*Work item*: Calculate how many lines in the following records hold the word "limited", and report that number without comment.
── Data provided ──
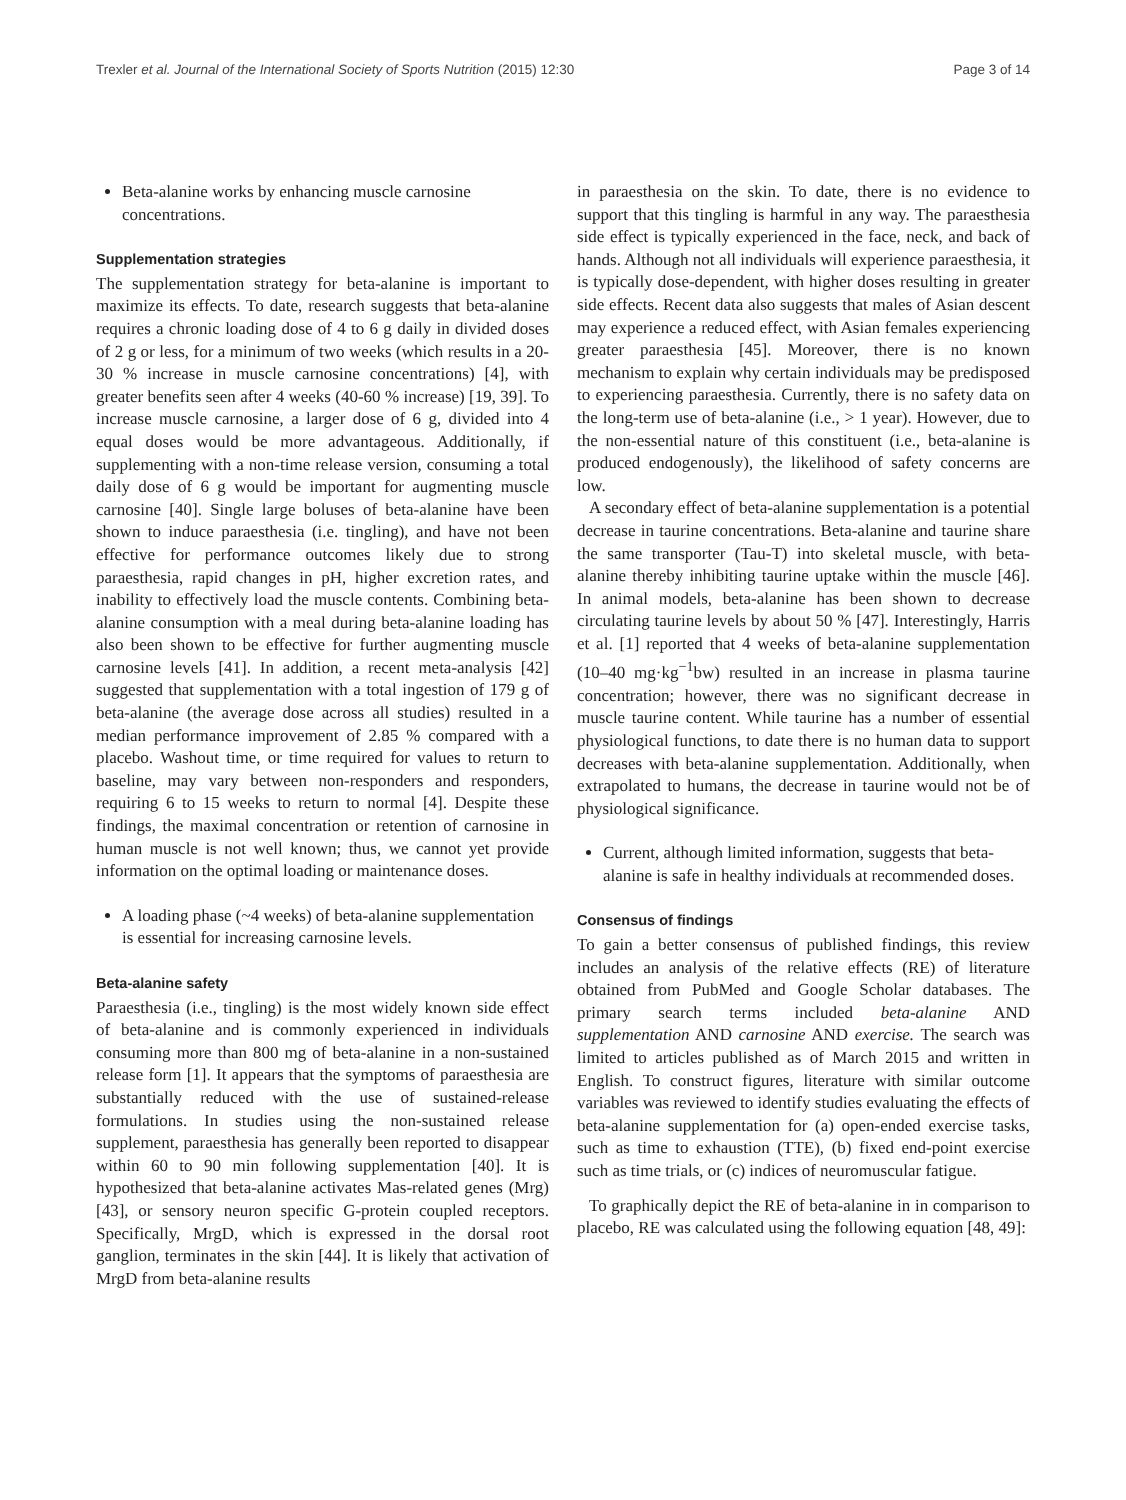Trexler et al. Journal of the International Society of Sports Nutrition (2015) 12:30 Page 3 of 14
Beta-alanine works by enhancing muscle carnosine concentrations.
Supplementation strategies
The supplementation strategy for beta-alanine is important to maximize its effects. To date, research suggests that beta-alanine requires a chronic loading dose of 4 to 6 g daily in divided doses of 2 g or less, for a minimum of two weeks (which results in a 20-30 % increase in muscle carnosine concentrations) [4], with greater benefits seen after 4 weeks (40-60 % increase) [19, 39]. To increase muscle carnosine, a larger dose of 6 g, divided into 4 equal doses would be more advantageous. Additionally, if supplementing with a non-time release version, consuming a total daily dose of 6 g would be important for augmenting muscle carnosine [40]. Single large boluses of beta-alanine have been shown to induce paraesthesia (i.e. tingling), and have not been effective for performance outcomes likely due to strong paraesthesia, rapid changes in pH, higher excretion rates, and inability to effectively load the muscle contents. Combining beta-alanine consumption with a meal during beta-alanine loading has also been shown to be effective for further augmenting muscle carnosine levels [41]. In addition, a recent meta-analysis [42] suggested that supplementation with a total ingestion of 179 g of beta-alanine (the average dose across all studies) resulted in a median performance improvement of 2.85 % compared with a placebo. Washout time, or time required for values to return to baseline, may vary between non-responders and responders, requiring 6 to 15 weeks to return to normal [4]. Despite these findings, the maximal concentration or retention of carnosine in human muscle is not well known; thus, we cannot yet provide information on the optimal loading or maintenance doses.
A loading phase (~4 weeks) of beta-alanine supplementation is essential for increasing carnosine levels.
Beta-alanine safety
Paraesthesia (i.e., tingling) is the most widely known side effect of beta-alanine and is commonly experienced in individuals consuming more than 800 mg of beta-alanine in a non-sustained release form [1]. It appears that the symptoms of paraesthesia are substantially reduced with the use of sustained-release formulations. In studies using the non-sustained release supplement, paraesthesia has generally been reported to disappear within 60 to 90 min following supplementation [40]. It is hypothesized that beta-alanine activates Mas-related genes (Mrg) [43], or sensory neuron specific G-protein coupled receptors. Specifically, MrgD, which is expressed in the dorsal root ganglion, terminates in the skin [44]. It is likely that activation of MrgD from beta-alanine results
in paraesthesia on the skin. To date, there is no evidence to support that this tingling is harmful in any way. The paraesthesia side effect is typically experienced in the face, neck, and back of hands. Although not all individuals will experience paraesthesia, it is typically dose-dependent, with higher doses resulting in greater side effects. Recent data also suggests that males of Asian descent may experience a reduced effect, with Asian females experiencing greater paraesthesia [45]. Moreover, there is no known mechanism to explain why certain individuals may be predisposed to experiencing paraesthesia. Currently, there is no safety data on the long-term use of beta-alanine (i.e., > 1 year). However, due to the non-essential nature of this constituent (i.e., beta-alanine is produced endogenously), the likelihood of safety concerns are low.
A secondary effect of beta-alanine supplementation is a potential decrease in taurine concentrations. Beta-alanine and taurine share the same transporter (Tau-T) into skeletal muscle, with beta-alanine thereby inhibiting taurine uptake within the muscle [46]. In animal models, beta-alanine has been shown to decrease circulating taurine levels by about 50 % [47]. Interestingly, Harris et al. [1] reported that 4 weeks of beta-alanine supplementation (10–40 mg·kg<sup>−1</sup>bw) resulted in an increase in plasma taurine concentration; however, there was no significant decrease in muscle taurine content. While taurine has a number of essential physiological functions, to date there is no human data to support decreases with beta-alanine supplementation. Additionally, when extrapolated to humans, the decrease in taurine would not be of physiological significance.
Current, although limited information, suggests that beta-alanine is safe in healthy individuals at recommended doses.
Consensus of findings
To gain a better consensus of published findings, this review includes an analysis of the relative effects (RE) of literature obtained from PubMed and Google Scholar databases. The primary search terms included beta-alanine AND supplementation AND carnosine AND exercise. The search was limited to articles published as of March 2015 and written in English. To construct figures, literature with similar outcome variables was reviewed to identify studies evaluating the effects of beta-alanine supplementation for (a) open-ended exercise tasks, such as time to exhaustion (TTE), (b) fixed end-point exercise such as time trials, or (c) indices of neuromuscular fatigue.
To graphically depict the RE of beta-alanine in in comparison to placebo, RE was calculated using the following equation [48, 49]:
───
*Answer*: 2